To answer the original question: just sort the indices, and use a radix sort. If your indices are 32-bit, you can use a three-pass radix sort with 11-bit buckets that will nicely fit into the CPU's L1 cache.
This looks like indeed a nice idea for applying radix sort. There's so few places where it really fits.
I couldn't tell whether it's worth the trouble (still always using std::sort, which for anything practical surprisingly turns out just good enough every time, I've never had enough of a justification for actually using radix sort in my entire life), but from playing with it a decade or two ago, I remember that radix sort can easily be 3-4 times faster than e.g. quicksort/introsort.
So if the sort is indeed bottlenecking you out (that is, you don't meet your frame time, and profiling points to the sort), that would probably be a viable option.
Slight nitpick, though: One doesn't of course sort the indices, which would be somewhat pointless. You most certainly didn't mean to say that, but it kind of sounded like it.
One sorts the keys (moving indices). Or well, one sorts indices by key, or whatever one would call it.

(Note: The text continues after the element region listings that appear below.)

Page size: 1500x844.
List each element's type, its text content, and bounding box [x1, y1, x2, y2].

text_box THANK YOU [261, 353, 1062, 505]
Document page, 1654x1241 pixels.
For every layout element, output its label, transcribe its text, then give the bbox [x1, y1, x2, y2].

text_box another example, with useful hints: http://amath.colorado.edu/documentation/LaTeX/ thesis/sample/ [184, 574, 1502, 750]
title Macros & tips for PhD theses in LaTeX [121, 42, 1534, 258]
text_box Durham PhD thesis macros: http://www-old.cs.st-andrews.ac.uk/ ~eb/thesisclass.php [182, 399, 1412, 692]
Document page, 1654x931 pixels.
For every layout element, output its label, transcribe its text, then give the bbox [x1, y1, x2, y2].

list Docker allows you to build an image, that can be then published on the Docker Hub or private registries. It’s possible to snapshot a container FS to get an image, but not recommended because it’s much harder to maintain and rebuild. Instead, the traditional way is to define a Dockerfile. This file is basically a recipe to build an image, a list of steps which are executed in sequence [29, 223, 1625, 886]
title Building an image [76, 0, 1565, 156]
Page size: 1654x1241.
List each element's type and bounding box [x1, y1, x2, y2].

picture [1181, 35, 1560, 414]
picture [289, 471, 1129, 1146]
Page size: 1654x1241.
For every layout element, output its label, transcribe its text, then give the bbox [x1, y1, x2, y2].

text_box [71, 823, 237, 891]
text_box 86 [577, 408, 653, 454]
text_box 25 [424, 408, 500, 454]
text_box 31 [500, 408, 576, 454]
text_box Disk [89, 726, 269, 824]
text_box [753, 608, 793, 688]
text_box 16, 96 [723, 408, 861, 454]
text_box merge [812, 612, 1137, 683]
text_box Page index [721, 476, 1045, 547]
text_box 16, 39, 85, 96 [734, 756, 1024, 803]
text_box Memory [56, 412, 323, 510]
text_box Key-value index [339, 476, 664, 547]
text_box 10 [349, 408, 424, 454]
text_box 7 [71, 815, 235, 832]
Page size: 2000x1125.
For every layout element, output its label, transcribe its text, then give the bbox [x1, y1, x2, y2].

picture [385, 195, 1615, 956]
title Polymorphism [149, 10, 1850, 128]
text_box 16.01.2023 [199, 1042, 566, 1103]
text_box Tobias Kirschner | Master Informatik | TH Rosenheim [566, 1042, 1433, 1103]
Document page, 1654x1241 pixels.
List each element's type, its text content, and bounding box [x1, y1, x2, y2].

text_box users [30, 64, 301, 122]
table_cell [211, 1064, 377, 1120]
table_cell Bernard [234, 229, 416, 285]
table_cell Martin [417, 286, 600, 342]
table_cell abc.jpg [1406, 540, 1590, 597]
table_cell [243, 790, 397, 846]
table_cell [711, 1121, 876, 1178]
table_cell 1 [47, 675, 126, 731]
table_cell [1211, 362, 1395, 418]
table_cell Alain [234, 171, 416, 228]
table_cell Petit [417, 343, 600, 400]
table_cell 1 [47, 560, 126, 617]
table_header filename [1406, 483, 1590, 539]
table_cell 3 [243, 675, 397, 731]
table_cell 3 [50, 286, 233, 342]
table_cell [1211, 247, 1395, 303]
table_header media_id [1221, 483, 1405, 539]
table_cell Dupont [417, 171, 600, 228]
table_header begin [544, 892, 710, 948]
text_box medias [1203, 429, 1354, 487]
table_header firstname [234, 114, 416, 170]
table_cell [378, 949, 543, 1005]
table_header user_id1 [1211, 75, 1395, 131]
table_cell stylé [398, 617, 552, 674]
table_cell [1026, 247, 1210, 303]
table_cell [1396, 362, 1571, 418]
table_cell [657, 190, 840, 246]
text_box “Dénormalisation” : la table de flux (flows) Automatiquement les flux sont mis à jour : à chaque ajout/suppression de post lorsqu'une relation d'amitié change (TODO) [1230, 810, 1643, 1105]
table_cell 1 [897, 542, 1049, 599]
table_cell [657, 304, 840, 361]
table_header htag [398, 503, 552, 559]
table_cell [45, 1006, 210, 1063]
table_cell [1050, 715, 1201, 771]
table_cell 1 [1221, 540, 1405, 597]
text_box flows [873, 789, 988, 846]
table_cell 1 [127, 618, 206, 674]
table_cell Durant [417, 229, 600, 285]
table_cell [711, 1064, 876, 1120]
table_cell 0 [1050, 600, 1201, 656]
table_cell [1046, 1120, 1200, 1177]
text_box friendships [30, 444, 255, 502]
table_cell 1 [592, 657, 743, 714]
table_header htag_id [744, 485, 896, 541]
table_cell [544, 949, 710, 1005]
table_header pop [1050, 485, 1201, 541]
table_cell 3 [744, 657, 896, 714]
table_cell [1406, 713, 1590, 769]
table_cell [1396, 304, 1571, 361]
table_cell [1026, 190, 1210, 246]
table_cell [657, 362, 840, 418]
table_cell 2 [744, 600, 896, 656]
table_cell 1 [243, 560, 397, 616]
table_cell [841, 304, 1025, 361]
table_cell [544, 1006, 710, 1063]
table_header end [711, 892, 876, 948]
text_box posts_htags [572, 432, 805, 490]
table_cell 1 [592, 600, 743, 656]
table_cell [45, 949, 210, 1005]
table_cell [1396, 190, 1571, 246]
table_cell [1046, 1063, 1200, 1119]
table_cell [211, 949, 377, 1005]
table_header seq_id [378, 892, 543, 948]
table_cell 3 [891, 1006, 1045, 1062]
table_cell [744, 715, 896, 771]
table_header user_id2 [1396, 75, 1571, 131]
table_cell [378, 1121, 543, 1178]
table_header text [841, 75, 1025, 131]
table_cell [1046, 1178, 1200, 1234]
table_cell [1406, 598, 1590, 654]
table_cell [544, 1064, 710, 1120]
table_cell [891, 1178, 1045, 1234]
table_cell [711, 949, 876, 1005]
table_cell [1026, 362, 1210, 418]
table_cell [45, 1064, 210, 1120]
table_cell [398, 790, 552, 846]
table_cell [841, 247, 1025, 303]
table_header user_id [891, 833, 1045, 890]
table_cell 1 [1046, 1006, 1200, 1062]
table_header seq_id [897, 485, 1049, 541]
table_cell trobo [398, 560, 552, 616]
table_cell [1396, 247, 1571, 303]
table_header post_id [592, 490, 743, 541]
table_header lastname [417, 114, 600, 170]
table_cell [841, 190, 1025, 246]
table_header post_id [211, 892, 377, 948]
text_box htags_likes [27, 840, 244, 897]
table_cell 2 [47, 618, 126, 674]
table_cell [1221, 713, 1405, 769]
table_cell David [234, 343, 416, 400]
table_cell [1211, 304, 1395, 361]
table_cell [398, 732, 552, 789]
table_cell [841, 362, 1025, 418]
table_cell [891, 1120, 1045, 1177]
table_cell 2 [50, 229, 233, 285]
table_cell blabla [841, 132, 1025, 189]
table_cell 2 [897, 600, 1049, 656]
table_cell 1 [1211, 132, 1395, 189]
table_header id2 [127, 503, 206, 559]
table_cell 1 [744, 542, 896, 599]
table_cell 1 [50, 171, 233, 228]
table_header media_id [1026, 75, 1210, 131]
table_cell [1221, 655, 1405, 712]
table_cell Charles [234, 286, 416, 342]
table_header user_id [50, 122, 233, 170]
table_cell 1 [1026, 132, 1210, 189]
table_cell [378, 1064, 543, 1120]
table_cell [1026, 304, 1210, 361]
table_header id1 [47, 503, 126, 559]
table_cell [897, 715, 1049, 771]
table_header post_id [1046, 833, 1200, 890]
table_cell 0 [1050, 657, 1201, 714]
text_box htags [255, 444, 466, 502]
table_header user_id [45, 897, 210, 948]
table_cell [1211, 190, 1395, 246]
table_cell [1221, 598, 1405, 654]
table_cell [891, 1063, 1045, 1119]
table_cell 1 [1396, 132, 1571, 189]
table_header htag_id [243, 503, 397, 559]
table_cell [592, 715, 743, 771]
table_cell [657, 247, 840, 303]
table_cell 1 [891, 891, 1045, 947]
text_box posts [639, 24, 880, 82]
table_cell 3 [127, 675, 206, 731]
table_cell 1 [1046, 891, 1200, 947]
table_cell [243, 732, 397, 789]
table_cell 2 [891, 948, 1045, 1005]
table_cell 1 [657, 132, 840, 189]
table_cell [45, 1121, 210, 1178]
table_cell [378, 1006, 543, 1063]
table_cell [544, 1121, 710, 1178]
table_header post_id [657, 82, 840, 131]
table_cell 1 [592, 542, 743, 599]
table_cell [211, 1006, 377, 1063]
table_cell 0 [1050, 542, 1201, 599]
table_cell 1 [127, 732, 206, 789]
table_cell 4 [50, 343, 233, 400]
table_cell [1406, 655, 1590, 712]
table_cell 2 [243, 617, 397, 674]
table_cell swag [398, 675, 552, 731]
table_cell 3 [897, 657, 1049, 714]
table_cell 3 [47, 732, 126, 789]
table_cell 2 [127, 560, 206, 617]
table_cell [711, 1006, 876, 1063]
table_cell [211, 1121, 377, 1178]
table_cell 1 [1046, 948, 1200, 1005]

Which means that most likely, 3 passes won't be enough, sadly (or you need bigger buckets), since you will almost certainly have at least 48 or 64-bit numbers to deal with (except if you have very few passes and render states, and are very unkind to your depth info).
Not using a stable radix sort to save temp memory may be viable (can instead concat the indices like described above if needed, even if this means an extra pass... the storage size difference alone likely outweights the extra pass because of fitting L1).
Thanks for pointing out my mistake, yes I wanted to say that one should sort the keys . What you get back are the indices which are then used to access your data.
Fully generic rendering-related data might not fit into a 32-bit key, that's true. But there are certain occasions where 32 bits are more than enough (or even 16 might suffice), e.g. for sorting particles.
As a quick note on performance, sorting 50k particles back-to-front using an ordinary std::sort on 16-bit keys takes 3.2ms on my machine, whereas an optimized radix-sort needs 0.25ms. If all you need to sort are keys that somehow index other data, it's almost always better to just sort that, and correctly index the data on access because this causes much fewer memory accesses during the sort.